#### [What is being asked]
Search the entries below for the word "Europe" and copy each line that has it.

#### [Extracted records]
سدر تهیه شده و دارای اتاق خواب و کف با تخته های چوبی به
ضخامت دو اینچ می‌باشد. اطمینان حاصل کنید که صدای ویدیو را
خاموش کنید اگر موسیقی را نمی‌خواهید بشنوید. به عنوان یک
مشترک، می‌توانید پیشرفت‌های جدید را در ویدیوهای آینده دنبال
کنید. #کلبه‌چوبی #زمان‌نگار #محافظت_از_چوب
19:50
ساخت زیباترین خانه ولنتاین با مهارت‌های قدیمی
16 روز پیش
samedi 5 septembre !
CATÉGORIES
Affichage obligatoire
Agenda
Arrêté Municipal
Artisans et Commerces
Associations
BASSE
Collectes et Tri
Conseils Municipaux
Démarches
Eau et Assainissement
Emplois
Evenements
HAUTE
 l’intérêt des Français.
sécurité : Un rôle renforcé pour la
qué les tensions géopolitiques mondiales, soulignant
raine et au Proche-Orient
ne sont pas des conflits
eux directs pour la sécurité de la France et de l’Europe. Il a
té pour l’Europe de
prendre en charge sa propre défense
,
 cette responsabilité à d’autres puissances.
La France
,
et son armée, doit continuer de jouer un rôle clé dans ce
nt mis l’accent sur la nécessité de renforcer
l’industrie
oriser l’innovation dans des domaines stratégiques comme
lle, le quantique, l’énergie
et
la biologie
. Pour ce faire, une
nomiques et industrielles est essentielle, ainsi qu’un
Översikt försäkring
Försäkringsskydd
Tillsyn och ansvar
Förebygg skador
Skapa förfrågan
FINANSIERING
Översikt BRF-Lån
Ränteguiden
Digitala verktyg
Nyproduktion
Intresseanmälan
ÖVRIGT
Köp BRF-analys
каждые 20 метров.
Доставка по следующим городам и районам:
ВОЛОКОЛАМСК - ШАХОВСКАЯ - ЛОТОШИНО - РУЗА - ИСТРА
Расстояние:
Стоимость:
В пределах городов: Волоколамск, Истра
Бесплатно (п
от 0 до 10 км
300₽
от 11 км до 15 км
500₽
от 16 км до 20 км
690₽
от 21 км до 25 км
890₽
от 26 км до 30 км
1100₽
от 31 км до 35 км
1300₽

#### [Answer space]
eux directs pour la sécurité de la France et de l’Europe. Il a
té pour l’Europe de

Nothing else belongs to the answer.